— Description of the task —
Produce the same data once more, line for line.

(Data supplied begins)

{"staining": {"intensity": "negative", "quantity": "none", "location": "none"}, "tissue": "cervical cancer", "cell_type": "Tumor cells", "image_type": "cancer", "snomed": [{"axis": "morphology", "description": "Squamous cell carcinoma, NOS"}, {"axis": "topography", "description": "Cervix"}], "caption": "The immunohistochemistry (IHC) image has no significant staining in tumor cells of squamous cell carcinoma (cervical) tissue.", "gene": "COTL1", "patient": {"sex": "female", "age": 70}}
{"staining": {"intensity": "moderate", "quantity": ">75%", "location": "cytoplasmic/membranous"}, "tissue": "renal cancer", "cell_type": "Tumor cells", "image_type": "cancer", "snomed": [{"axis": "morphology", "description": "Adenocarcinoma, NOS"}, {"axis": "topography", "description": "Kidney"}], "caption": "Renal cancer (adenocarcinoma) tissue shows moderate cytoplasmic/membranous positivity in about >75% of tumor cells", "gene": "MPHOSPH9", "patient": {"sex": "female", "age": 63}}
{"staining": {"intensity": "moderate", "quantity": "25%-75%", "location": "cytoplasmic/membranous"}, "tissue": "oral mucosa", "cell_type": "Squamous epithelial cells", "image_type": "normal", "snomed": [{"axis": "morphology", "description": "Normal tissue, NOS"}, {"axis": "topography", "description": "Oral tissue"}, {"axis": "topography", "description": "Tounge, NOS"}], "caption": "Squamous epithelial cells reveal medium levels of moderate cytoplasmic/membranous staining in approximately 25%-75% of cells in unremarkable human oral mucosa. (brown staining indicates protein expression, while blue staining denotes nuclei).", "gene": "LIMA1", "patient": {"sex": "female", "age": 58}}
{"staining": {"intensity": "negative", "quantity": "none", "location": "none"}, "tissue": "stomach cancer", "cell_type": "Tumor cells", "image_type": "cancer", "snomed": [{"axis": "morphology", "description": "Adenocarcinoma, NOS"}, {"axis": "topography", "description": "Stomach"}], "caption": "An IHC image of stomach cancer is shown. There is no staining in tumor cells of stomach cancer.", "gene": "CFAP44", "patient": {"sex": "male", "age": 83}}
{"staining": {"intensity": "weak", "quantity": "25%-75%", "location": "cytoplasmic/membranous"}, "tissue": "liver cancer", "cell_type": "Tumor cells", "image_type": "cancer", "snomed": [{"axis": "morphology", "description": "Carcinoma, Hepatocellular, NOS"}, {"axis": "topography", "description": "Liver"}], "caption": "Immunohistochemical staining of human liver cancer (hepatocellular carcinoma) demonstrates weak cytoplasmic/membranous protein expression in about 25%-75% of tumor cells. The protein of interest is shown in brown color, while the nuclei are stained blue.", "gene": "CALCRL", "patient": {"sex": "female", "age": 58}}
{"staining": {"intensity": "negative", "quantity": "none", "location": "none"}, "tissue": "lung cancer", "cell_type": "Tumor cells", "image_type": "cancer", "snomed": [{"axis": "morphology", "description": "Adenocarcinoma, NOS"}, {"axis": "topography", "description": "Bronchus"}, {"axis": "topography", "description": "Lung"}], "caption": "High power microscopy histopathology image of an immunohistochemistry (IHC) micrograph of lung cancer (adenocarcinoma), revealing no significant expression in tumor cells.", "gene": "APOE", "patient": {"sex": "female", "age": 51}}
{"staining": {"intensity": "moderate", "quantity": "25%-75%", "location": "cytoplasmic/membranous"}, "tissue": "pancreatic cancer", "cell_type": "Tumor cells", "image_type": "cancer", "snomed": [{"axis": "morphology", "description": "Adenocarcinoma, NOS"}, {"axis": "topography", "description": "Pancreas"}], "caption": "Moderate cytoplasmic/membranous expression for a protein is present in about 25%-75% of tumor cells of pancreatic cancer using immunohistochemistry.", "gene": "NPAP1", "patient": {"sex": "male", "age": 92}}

(Data supplied ends)

— Answer —
{"staining": {"intensity": "negative", "quantity": "none", "location": "none"}, "tissue": "cervical cancer", "cell_type": "Tumor cells", "image_type": "cancer", "snomed": [{"axis": "morphology", "description": "Squamous cell carcinoma, NOS"}, {"axis": "topography", "description": "Cervix"}], "caption": "The immunohistochemistry (IHC) image has no significant staining in tumor cells of squamous cell carcinoma (cervical) tissue.", "gene": "COTL1", "patient": {"sex": "female", "age": 70}}
{"staining": {"intensity": "moderate", "quantity": ">75%", "location": "cytoplasmic/membranous"}, "tissue": "renal cancer", "cell_type": "Tumor cells", "image_type": "cancer", "snomed": [{"axis": "morphology", "description": "Adenocarcinoma, NOS"}, {"axis": "topography", "description": "Kidney"}], "caption": "Renal cancer (adenocarcinoma) tissue shows moderate cytoplasmic/membranous positivity in about >75% of tumor cells", "gene": "MPHOSPH9", "patient": {"sex": "female", "age": 63}}
{"staining": {"intensity": "moderate", "quantity": "25%-75%", "location": "cytoplasmic/membranous"}, "tissue": "oral mucosa", "cell_type": "Squamous epithelial cells", "image_type": "normal", "snomed": [{"axis": "morphology", "description": "Normal tissue, NOS"}, {"axis": "topography", "description": "Oral tissue"}, {"axis": "topography", "description": "Tounge, NOS"}], "caption": "Squamous epithelial cells reveal medium levels of moderate cytoplasmic/membranous staining in approximately 25%-75% of cells in unremarkable human oral mucosa. (brown staining indicates protein expression, while blue staining denotes nuclei).", "gene": "LIMA1", "patient": {"sex": "female", "age": 58}}
{"staining": {"intensity": "negative", "quantity": "none", "location": "none"}, "tissue": "stomach cancer", "cell_type": "Tumor cells", "image_type": "cancer", "snomed": [{"axis": "morphology", "description": "Adenocarcinoma, NOS"}, {"axis": "topography", "description": "Stomach"}], "caption": "An IHC image of stomach cancer is shown. There is no staining in tumor cells of stomach cancer.", "gene": "CFAP44", "patient": {"sex": "male", "age": 83}}
{"staining": {"intensity": "weak", "quantity": "25%-75%", "location": "cytoplasmic/membranous"}, "tissue": "liver cancer", "cell_type": "Tumor cells", "image_type": "cancer", "snomed": [{"axis": "morphology", "description": "Carcinoma, Hepatocellular, NOS"}, {"axis": "topography", "description": "Liver"}], "caption": "Immunohistochemical staining of human liver cancer (hepatocellular carcinoma) demonstrates weak cytoplasmic/membranous protein expression in about 25%-75% of tumor cells. The protein of interest is shown in brown color, while the nuclei are stained blue.", "gene": "CALCRL", "patient": {"sex": "female", "age": 58}}
{"staining": {"intensity": "negative", "quantity": "none", "location": "none"}, "tissue": "lung cancer", "cell_type": "Tumor cells", "image_type": "cancer", "snomed": [{"axis": "morphology", "description": "Adenocarcinoma, NOS"}, {"axis": "topography", "description": "Bronchus"}, {"axis": "topography", "description": "Lung"}], "caption": "High power microscopy histopathology image of an immunohistochemistry (IHC) micrograph of lung cancer (adenocarcinoma), revealing no significant expression in tumor cells.", "gene": "APOE", "patient": {"sex": "female", "age": 51}}
{"staining": {"intensity": "moderate", "quantity": "25%-75%", "location": "cytoplasmic/membranous"}, "tissue": "pancreatic cancer", "cell_type": "Tumor cells", "image_type": "cancer", "snomed": [{"axis": "morphology", "description": "Adenocarcinoma, NOS"}, {"axis": "topography", "description": "Pancreas"}], "caption": "Moderate cytoplasmic/membranous expression for a protein is present in about 25%-75% of tumor cells of pancreatic cancer using immunohistochemistry.", "gene": "NPAP1", "patient": {"sex": "male", "age": 92}}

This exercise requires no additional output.